Segment Start: Data provided

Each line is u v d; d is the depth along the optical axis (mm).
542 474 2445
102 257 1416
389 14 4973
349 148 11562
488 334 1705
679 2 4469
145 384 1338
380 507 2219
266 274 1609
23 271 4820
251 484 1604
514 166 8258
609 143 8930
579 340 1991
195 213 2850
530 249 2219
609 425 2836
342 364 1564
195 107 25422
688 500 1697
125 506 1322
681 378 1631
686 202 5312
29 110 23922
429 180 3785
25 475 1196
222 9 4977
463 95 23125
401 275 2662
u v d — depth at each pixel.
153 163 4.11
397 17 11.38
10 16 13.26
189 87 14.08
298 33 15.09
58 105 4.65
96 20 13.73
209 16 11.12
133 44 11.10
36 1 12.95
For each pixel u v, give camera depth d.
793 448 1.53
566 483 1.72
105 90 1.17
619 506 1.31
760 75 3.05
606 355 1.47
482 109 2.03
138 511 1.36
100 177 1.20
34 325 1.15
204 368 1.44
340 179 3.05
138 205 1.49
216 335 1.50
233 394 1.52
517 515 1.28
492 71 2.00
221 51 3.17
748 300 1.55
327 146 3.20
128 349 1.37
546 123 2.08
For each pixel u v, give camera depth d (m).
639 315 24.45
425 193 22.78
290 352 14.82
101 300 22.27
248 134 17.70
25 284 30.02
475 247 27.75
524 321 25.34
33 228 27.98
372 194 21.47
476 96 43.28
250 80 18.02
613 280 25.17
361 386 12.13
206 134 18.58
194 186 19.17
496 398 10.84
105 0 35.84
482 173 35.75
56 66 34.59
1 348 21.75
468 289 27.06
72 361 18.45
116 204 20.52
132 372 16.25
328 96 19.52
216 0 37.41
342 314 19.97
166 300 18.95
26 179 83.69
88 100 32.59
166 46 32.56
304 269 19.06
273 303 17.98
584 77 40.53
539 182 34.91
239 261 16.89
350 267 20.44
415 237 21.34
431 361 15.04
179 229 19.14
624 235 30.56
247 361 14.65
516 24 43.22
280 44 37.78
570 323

Segment End: Data provided

## What the task asks
Where does the string "depth" occur in the listing above? Return every line that contains it.

## Exercise result
Each line is u v d; d is the depth along the optical axis (mm).
u v d — depth at each pixel.
For each pixel u v, give camera depth d.
For each pixel u v, give camera depth d (m).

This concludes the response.